Zhao Yanmin

Medal record

Women's athletics

Representing China

Asian Championships

= Zhao Yanmin =

Chinese sprinter (born 1991)

Zhao Yanmin (; born 16 January 1991) is a Chinese track and field sprint athlete who specialises in the 400 metres. She has a personal best of 52.49 seconds and was the gold medallist in the event at the Asian Athletics Championships in 2013.

==Career==
Born in Liaocheng, Shen County in China's Shandong province, Zhao Yanmin was the only child of Ji and Gui, both of whom were fruit and vegetable farmers in the rural area surrounding the city. She discovered her talent for sprinting around the age of thirteen while competing in 100 metres and 200 metres races at school.

Her teacher in physical education told her to develop her technique, but her father and other teachers disapproved – Zhao had done very well in her studies and they wanted her to focus on more academic activities. Zhao's passion for sport grew, however, and after a good performance at the provincial schools championships she gained a scholarship to train at the Shandong Institute of Physical Education in Jinan in 2005. At the age of fourteen she moved away from the family to live and train at the sports institute.

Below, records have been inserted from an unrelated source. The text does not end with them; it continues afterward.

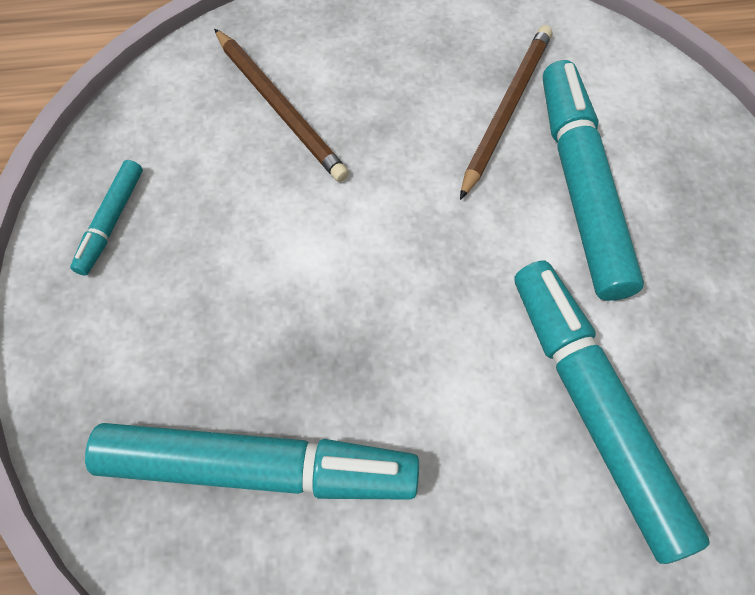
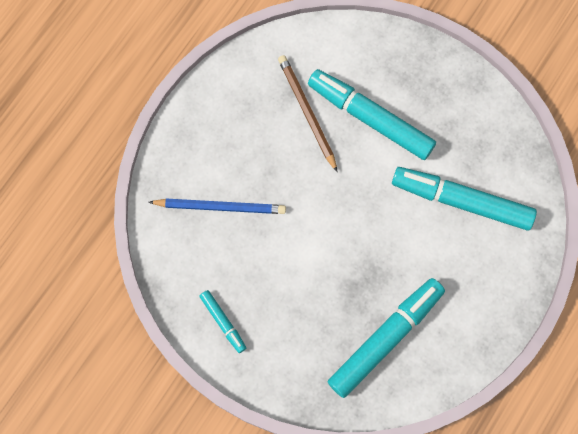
camera: 50 degrees left, 10 degrees up
(280, 107) = (220, 207): brown pencil -> blue pencil

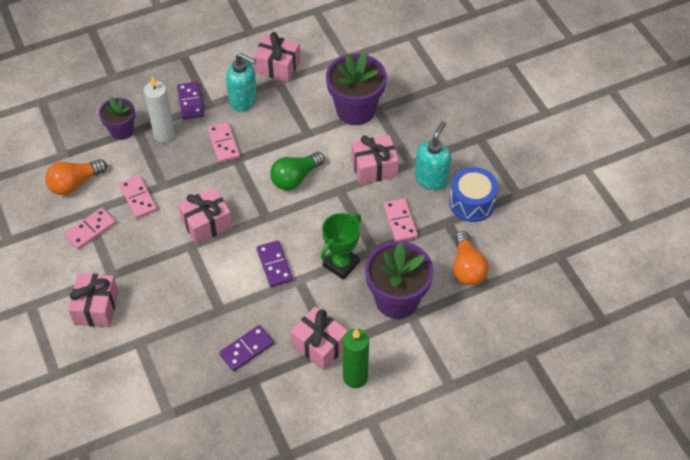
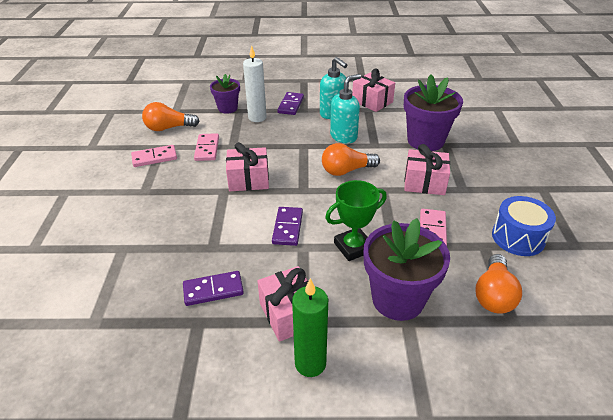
camera: 25 degrees right, 15 degrees down
(96, 307) = (111, 210): pink gift -> none
(224, 143) = (299, 134): pink domino -> none
(295, 178) = (346, 171): green light bulb -> orange light bulb
(431, 179) = (479, 206): turquoise soap dispenser -> turquoise soap dispenser (344, 136)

In 2007, she was third in the 400 m at the youth championships and sixth at the Chinese Athletics Championships. She repeated that finish at the nationals the following year and won the 2009 Chinese junior title with a personal best of 52.97 seconds. At the 11th Chinese Games she ran for Shandong in the 4×400 metres relay and helped her province to second place alongside former Asian champion Huang Xiaoxiao. In 2010, she did a 200/400 m double at the Chinese junior championships and was second and third, respectively, in those events at the national championships.

Her first international medal came that year at the 2010 Asian Junior Athletics Championships in Hanoi, where she was the 400 m bronze medallist. A personal best of 52.62 seconds came at the 2011 Chinese Championships, where she again placed in the top three of both the long sprints. She competed only on the national circuit in 2012 and peaked at the national championships with second in the 400 m and fourth in the 200 m.

Zhao focused on the 400 m in the 2013 season and was rewarded with her first senior medals at the age of 22. She was selected for the 2013 Asian Athletics Championships and won the gold medal with a personal best of 52.49 seconds. A silver medal followed in the 4×400 metres relay.